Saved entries
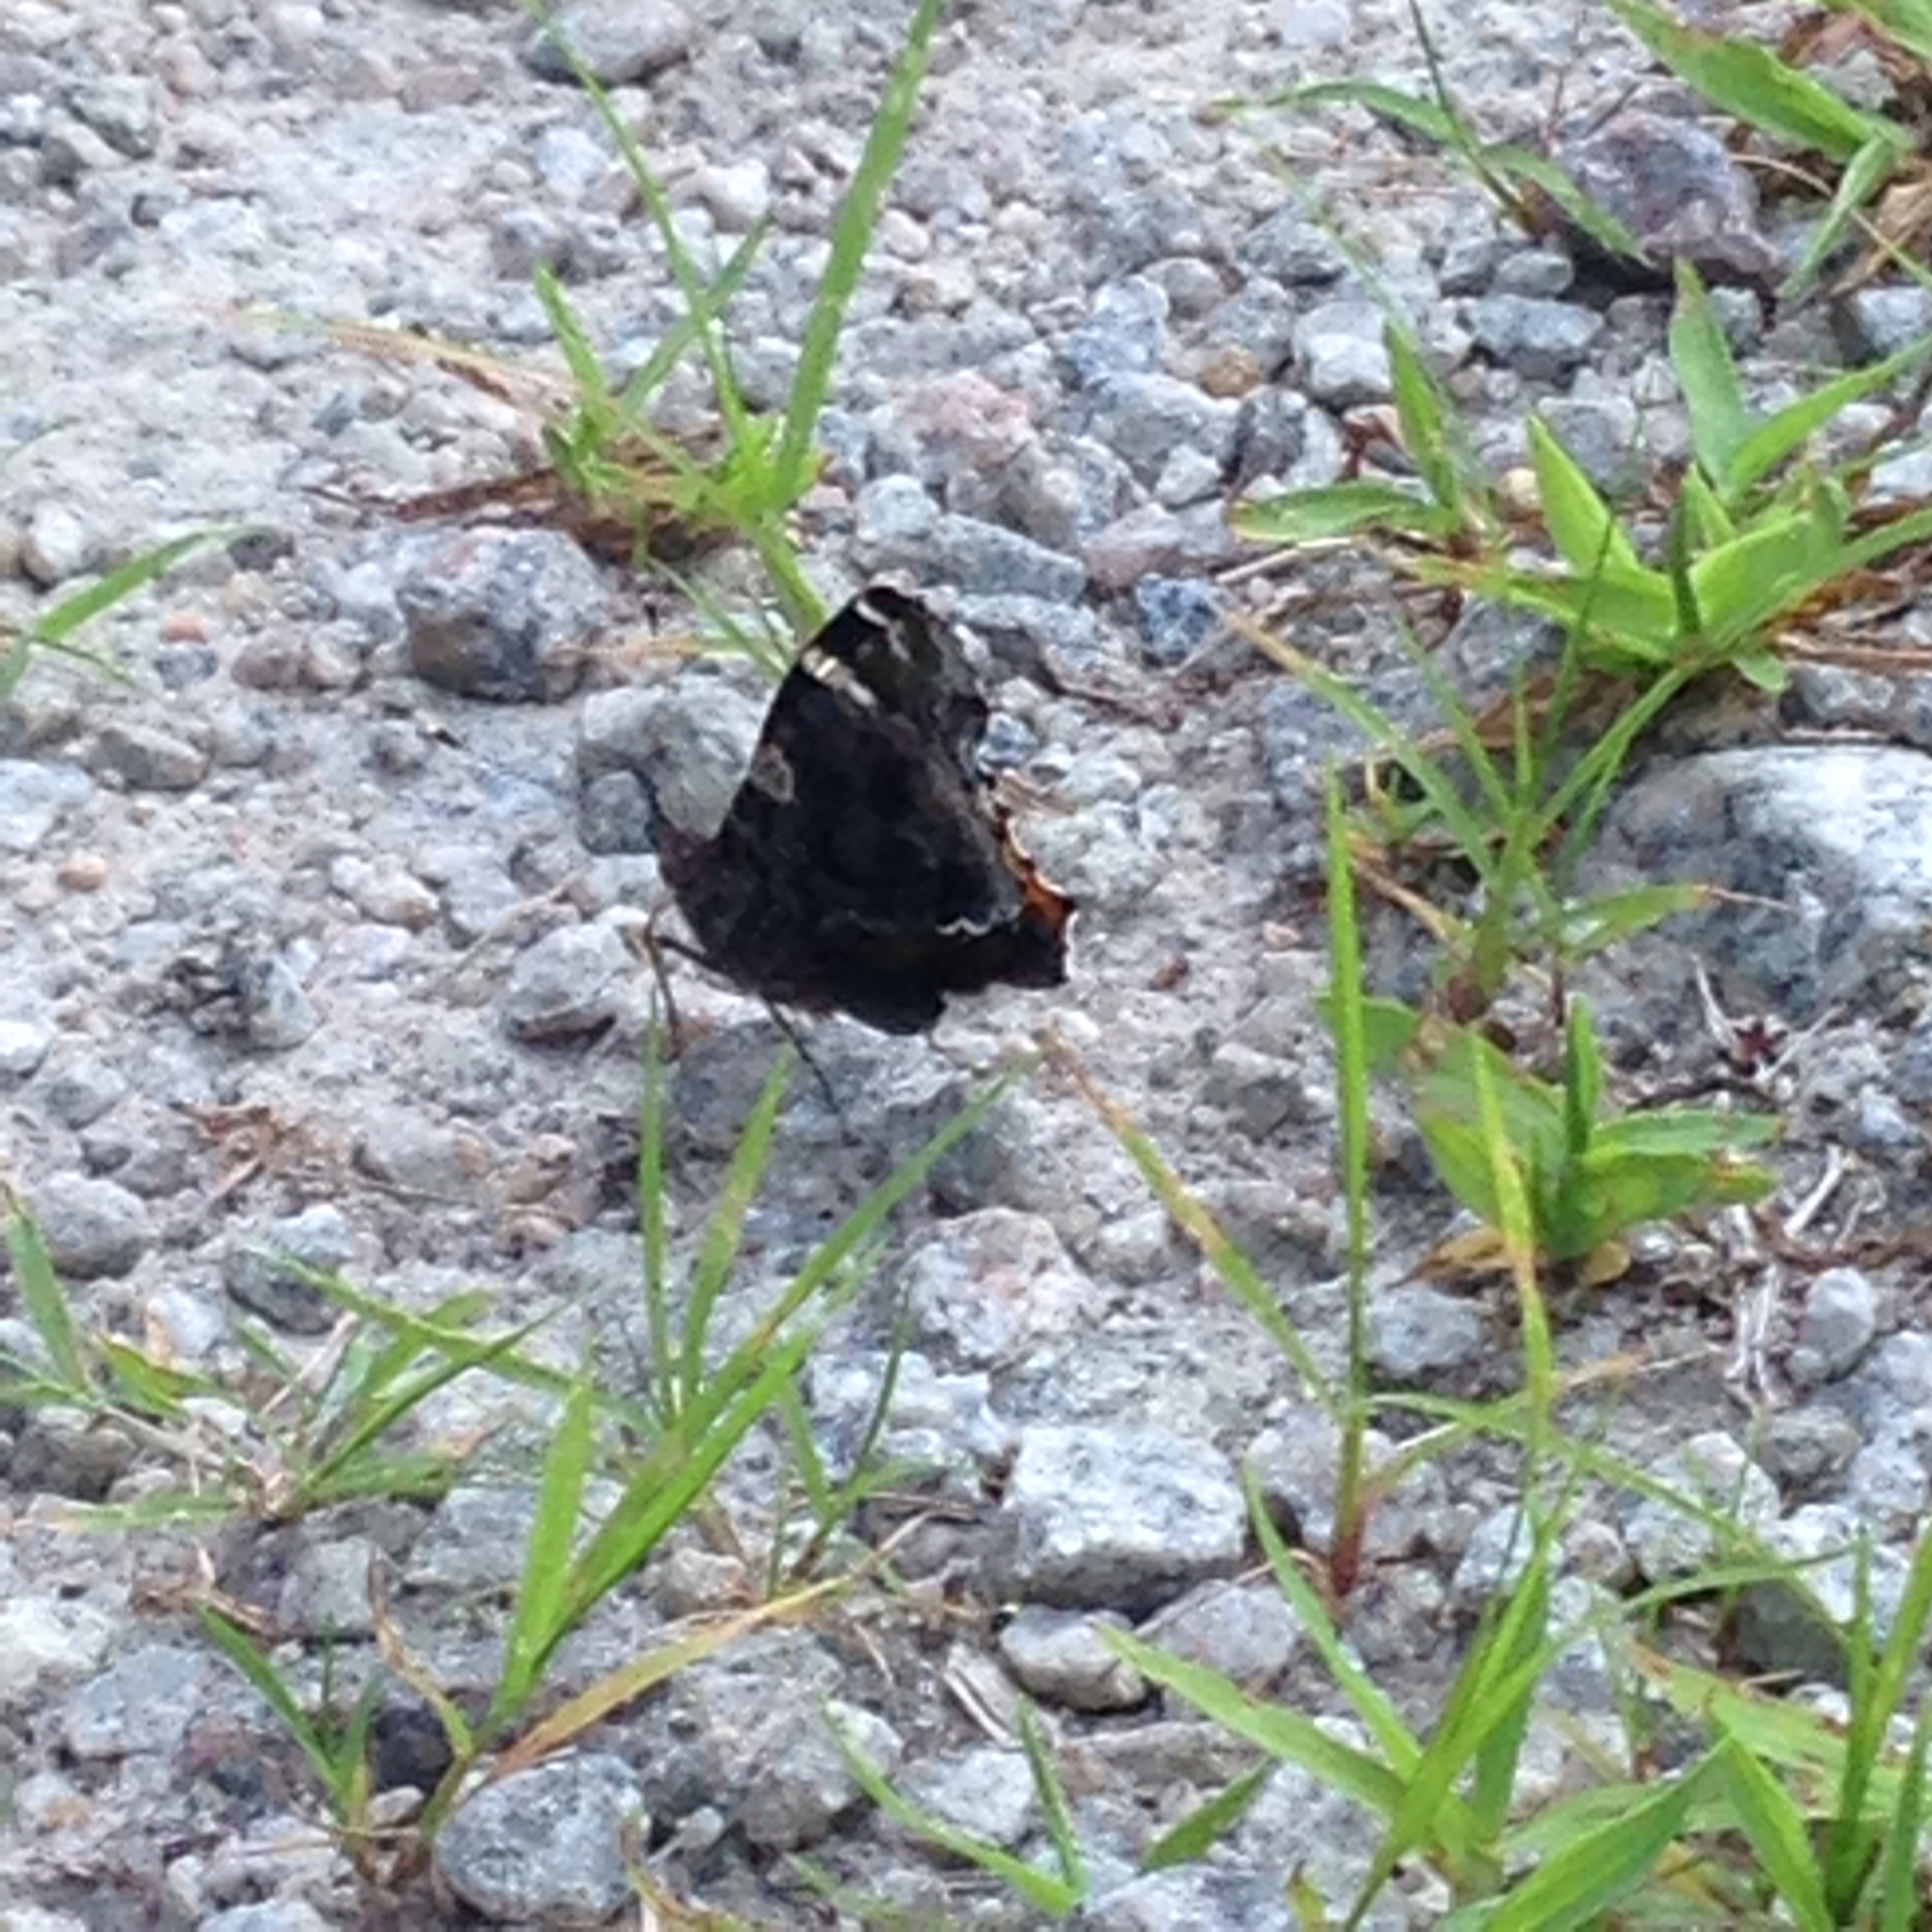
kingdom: Animalia
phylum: Arthropoda
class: Insecta
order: Lepidoptera
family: Nymphalidae
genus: Vanessa
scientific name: Vanessa atalanta
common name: Red admiral
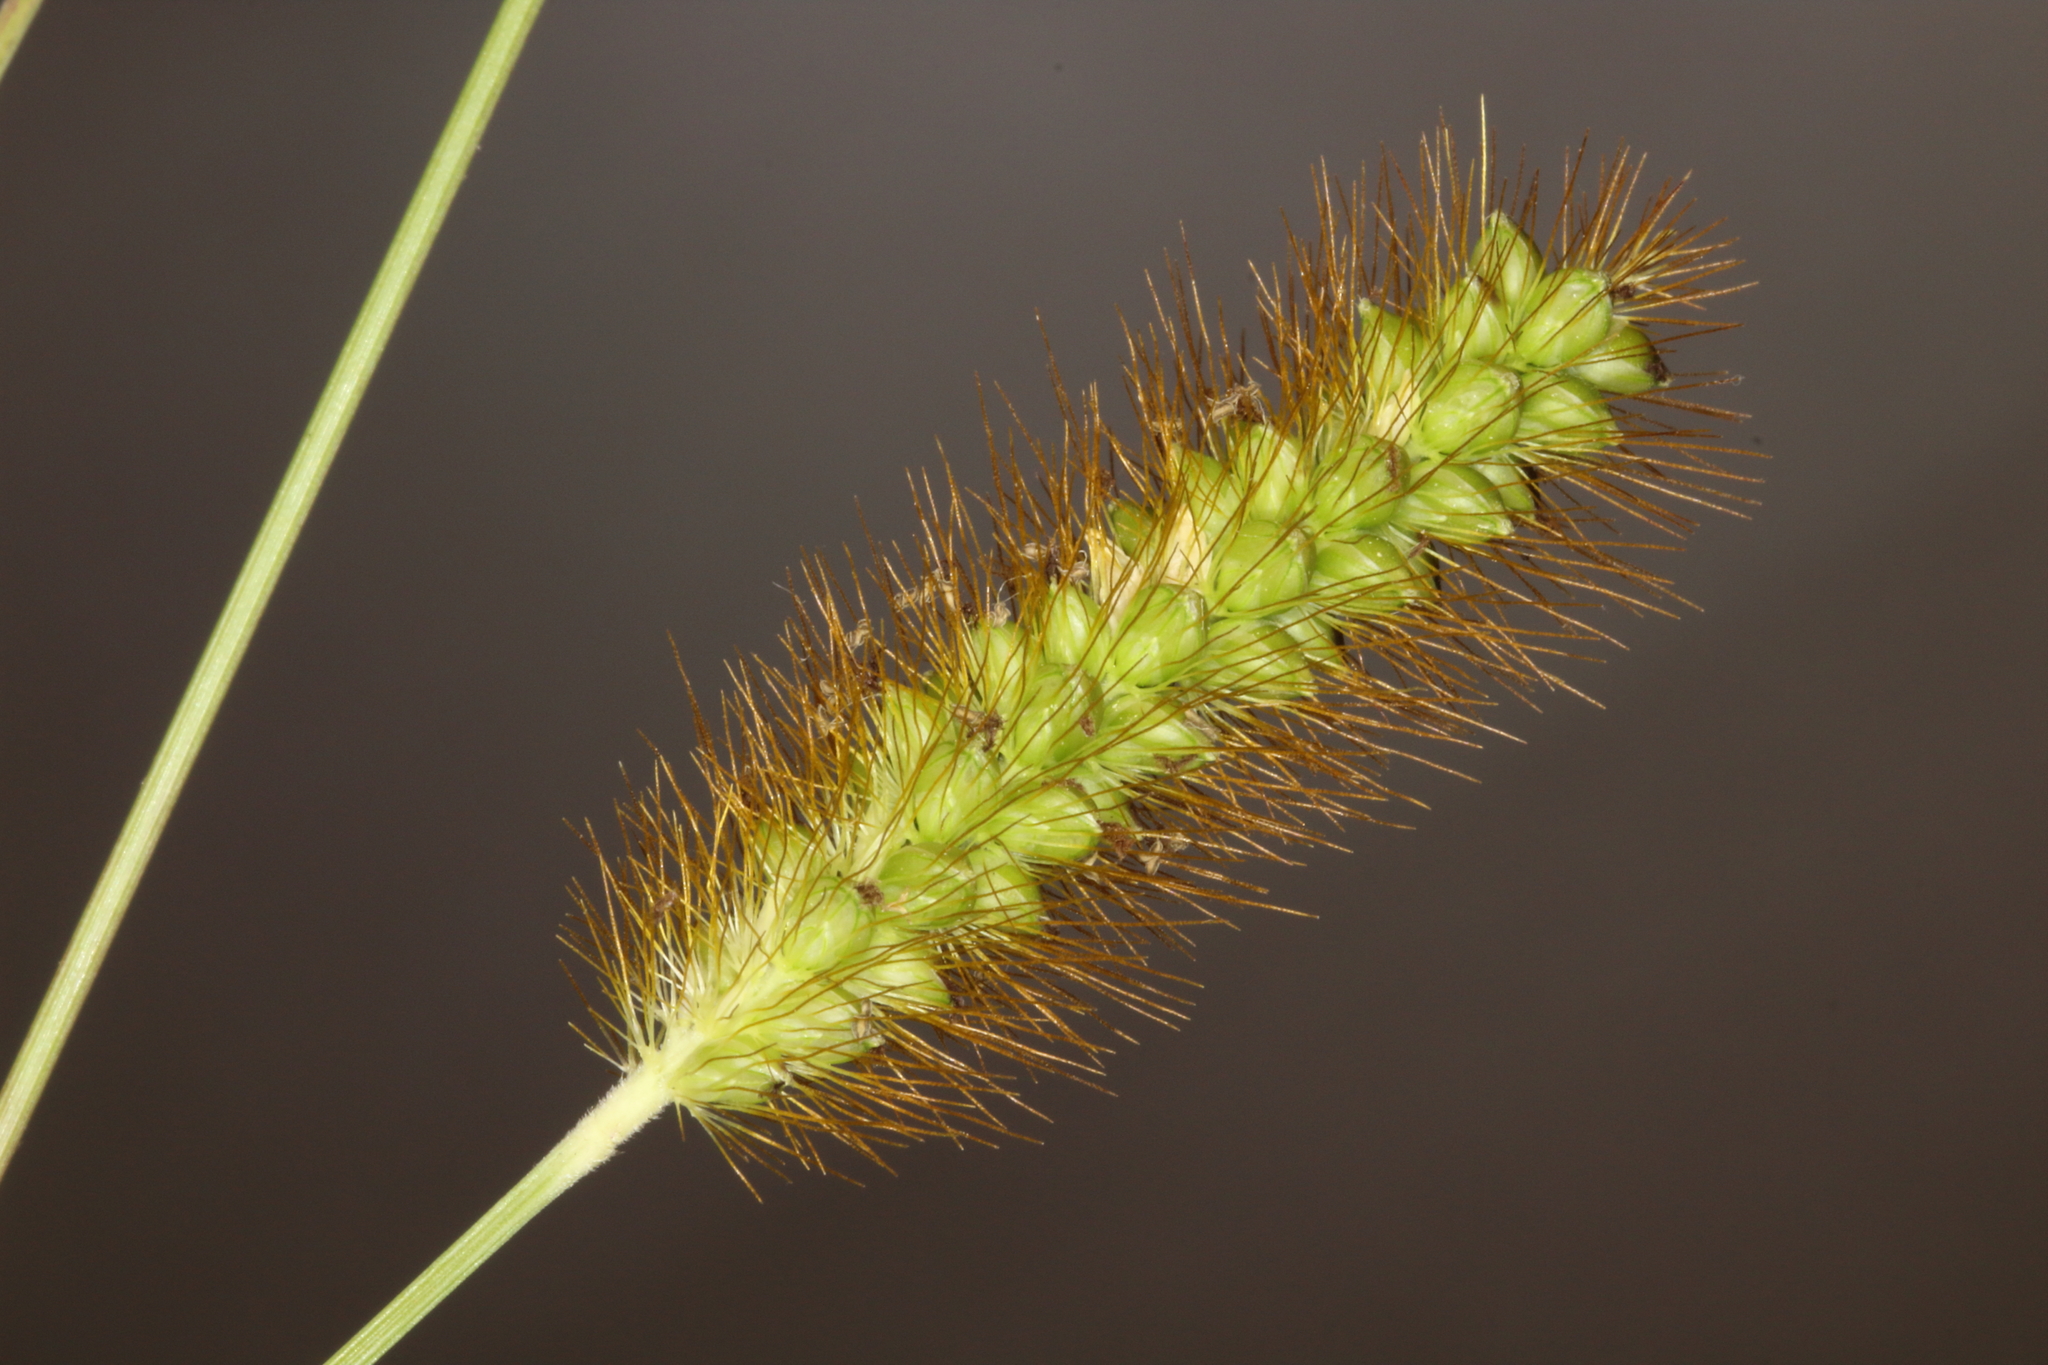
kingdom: Plantae
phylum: Tracheophyta
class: Liliopsida
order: Poales
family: Poaceae
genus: Setaria
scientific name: Setaria pumila
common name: Yellow bristle-grass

— Job —
Reproduce every text line of the rows above without any change, omitting the pictures.

— Exercise answer —
kingdom: Animalia
phylum: Arthropoda
class: Insecta
order: Lepidoptera
family: Nymphalidae
genus: Vanessa
scientific name: Vanessa atalanta
common name: Red admiral
kingdom: Plantae
phylum: Tracheophyta
class: Liliopsida
order: Poales
family: Poaceae
genus: Setaria
scientific name: Setaria pumila
common name: Yellow bristle-grass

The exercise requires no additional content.